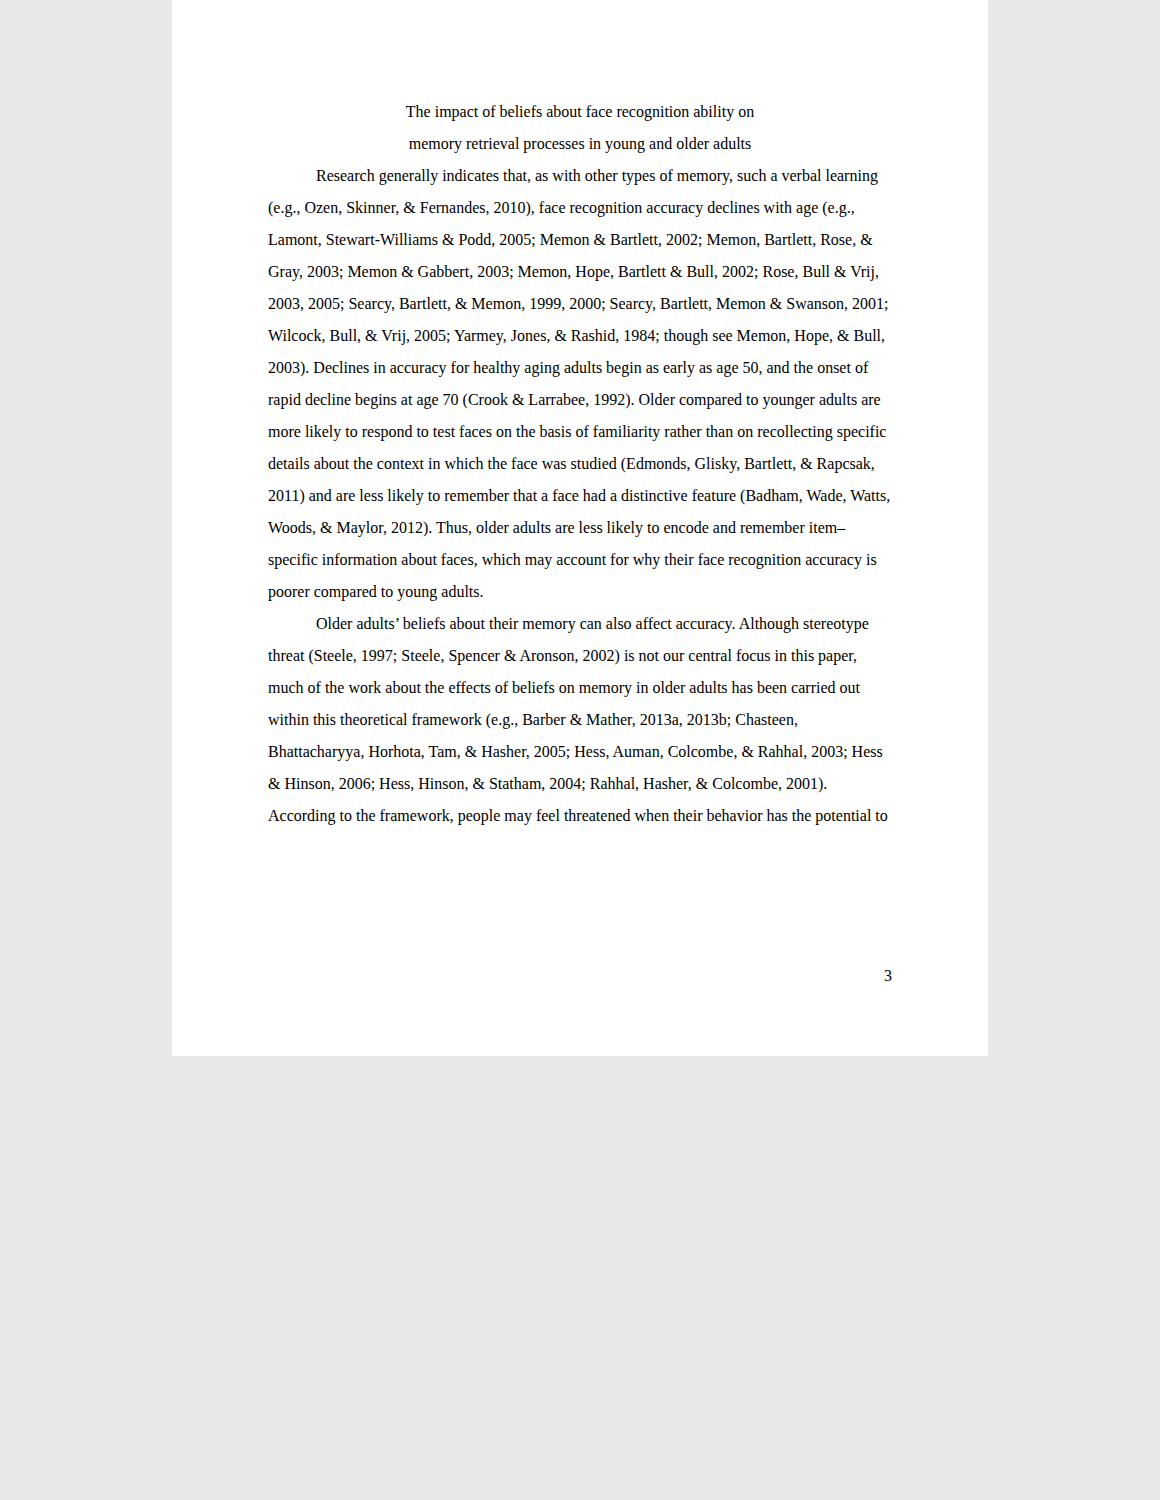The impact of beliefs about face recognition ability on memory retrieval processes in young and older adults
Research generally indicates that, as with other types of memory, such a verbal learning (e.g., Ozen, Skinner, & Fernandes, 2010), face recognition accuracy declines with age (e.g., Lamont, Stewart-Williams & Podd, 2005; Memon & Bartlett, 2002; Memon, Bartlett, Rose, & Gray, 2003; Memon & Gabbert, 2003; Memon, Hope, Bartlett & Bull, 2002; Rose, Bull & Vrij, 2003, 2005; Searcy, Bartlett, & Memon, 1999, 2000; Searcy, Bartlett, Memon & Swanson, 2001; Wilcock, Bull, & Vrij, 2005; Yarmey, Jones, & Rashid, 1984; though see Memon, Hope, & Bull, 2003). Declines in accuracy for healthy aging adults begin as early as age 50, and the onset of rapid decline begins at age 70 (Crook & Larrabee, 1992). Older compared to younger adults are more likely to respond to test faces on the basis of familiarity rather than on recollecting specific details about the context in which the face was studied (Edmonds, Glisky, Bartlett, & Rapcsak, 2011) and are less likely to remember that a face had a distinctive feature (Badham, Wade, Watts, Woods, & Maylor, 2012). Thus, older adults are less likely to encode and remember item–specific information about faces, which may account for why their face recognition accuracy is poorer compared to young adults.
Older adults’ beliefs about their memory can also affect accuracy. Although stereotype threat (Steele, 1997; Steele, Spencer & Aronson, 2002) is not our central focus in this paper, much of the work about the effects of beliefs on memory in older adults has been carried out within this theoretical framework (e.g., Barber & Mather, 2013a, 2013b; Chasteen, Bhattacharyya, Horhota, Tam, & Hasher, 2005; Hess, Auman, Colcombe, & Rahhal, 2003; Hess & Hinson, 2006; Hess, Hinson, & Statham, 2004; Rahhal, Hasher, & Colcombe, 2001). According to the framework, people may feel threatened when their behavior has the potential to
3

--

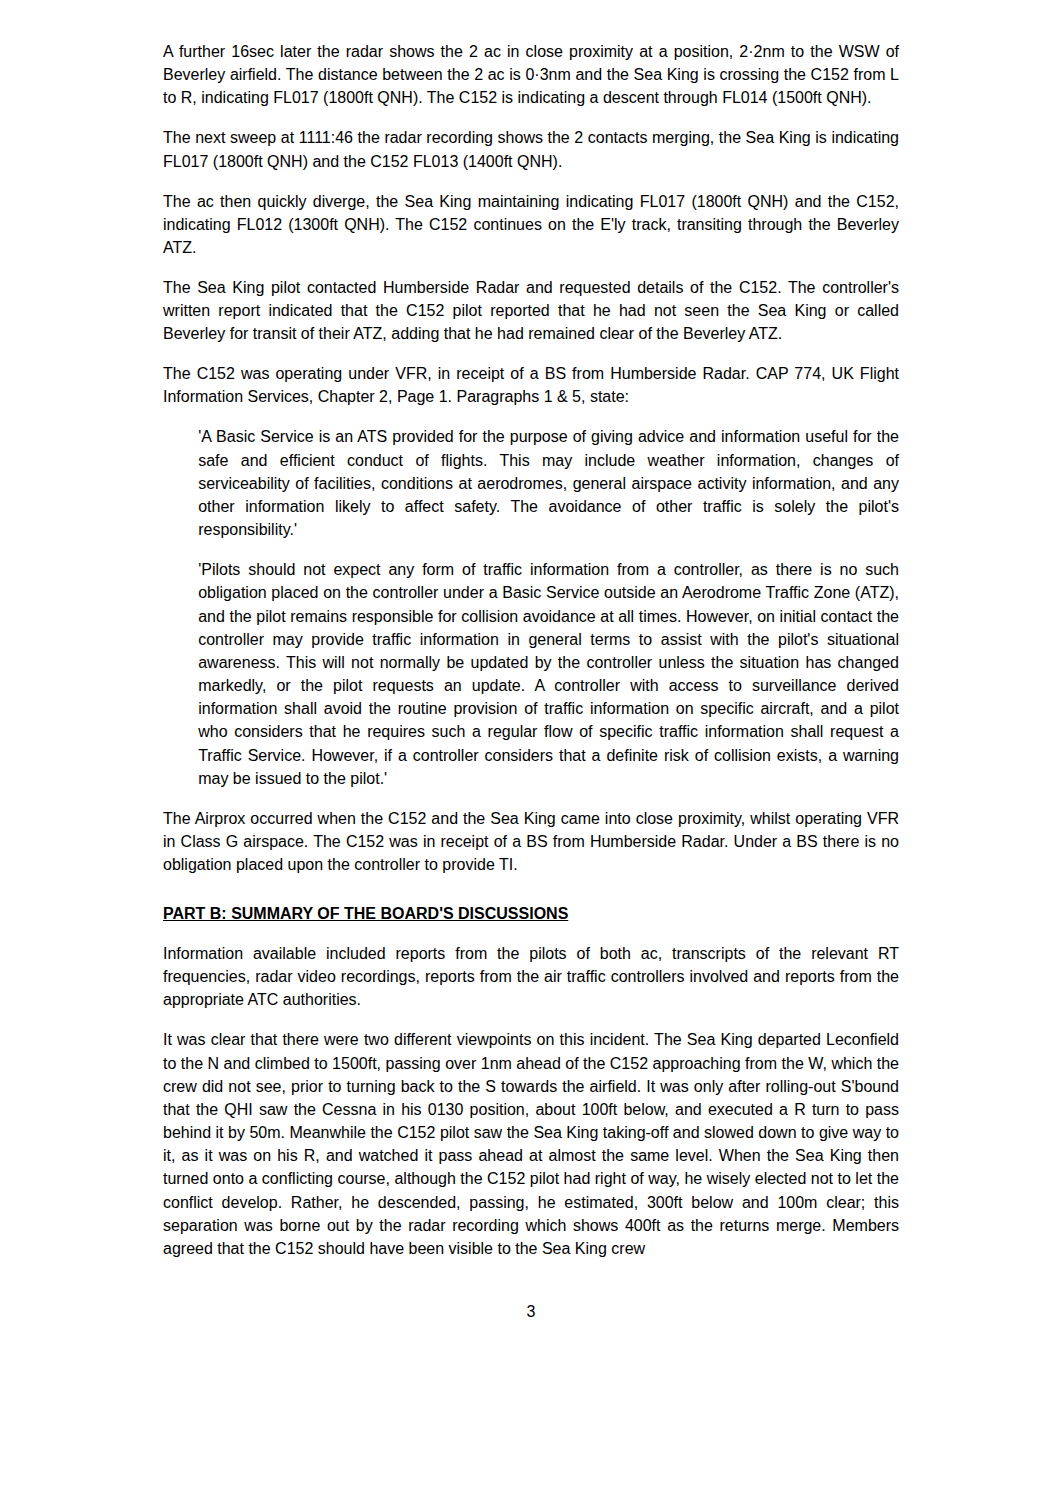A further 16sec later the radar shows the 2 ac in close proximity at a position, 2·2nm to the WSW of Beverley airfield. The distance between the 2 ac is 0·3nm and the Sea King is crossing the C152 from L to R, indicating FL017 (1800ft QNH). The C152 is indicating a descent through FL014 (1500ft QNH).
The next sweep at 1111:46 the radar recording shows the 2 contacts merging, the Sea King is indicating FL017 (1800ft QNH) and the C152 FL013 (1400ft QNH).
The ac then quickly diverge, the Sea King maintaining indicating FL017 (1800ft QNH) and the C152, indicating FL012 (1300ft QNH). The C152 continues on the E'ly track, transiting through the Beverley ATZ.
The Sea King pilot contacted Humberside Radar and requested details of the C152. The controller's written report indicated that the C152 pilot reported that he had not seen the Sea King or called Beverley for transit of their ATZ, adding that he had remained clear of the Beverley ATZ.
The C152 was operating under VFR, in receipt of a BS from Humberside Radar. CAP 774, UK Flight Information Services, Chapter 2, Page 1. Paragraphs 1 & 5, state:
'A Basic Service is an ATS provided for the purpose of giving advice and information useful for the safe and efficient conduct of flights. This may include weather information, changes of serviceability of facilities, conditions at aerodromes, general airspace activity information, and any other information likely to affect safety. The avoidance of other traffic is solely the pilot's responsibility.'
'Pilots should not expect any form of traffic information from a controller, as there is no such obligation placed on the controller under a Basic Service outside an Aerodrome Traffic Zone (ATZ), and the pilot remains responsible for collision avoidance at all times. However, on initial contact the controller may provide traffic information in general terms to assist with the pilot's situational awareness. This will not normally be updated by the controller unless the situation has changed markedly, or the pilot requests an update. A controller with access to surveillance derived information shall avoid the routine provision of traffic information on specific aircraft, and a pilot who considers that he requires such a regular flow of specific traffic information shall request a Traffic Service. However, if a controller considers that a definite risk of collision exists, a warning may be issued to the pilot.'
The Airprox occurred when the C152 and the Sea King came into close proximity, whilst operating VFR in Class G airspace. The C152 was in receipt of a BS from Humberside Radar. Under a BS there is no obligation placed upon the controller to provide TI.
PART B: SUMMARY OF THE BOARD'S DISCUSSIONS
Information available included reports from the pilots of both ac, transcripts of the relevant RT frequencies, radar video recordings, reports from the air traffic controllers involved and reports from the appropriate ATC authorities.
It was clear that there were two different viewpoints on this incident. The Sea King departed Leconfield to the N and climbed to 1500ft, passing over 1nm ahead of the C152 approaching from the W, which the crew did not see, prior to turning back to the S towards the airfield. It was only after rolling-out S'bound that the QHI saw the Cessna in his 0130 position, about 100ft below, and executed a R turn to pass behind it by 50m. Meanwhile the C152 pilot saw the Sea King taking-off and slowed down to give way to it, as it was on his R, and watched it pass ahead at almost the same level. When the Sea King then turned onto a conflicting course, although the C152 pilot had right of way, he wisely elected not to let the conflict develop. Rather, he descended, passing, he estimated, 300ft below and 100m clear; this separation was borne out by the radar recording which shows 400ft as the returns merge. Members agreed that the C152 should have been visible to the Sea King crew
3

What to do → Retype, exactly and in full, the lines above from the one containing "the pilot's responsibility.'" through the one containing "Information available included".

Task solution →
'A Basic Service is an ATS provided for the purpose of giving advice and information useful for the safe and efficient conduct of flights. This may include weather information, changes of serviceability of facilities, conditions at aerodromes, general airspace activity information, and any other information likely to affect safety. The avoidance of other traffic is solely the pilot's responsibility.'
'Pilots should not expect any form of traffic information from a controller, as there is no such obligation placed on the controller under a Basic Service outside an Aerodrome Traffic Zone (ATZ), and the pilot remains responsible for collision avoidance at all times. However, on initial contact the controller may provide traffic information in general terms to assist with the pilot's situational awareness. This will not normally be updated by the controller unless the situation has changed markedly, or the pilot requests an update. A controller with access to surveillance derived information shall avoid the routine provision of traffic information on specific aircraft, and a pilot who considers that he requires such a regular flow of specific traffic information shall request a Traffic Service. However, if a controller considers that a definite risk of collision exists, a warning may be issued to the pilot.'
The Airprox occurred when the C152 and the Sea King came into close proximity, whilst operating VFR in Class G airspace. The C152 was in receipt of a BS from Humberside Radar. Under a BS there is no obligation placed upon the controller to provide TI.
PART B: SUMMARY OF THE BOARD'S DISCUSSIONS
Information available included reports from the pilots of both ac, transcripts of the relevant RT frequencies, radar video recordings, reports from the air traffic controllers involved and reports from the appropriate ATC authorities.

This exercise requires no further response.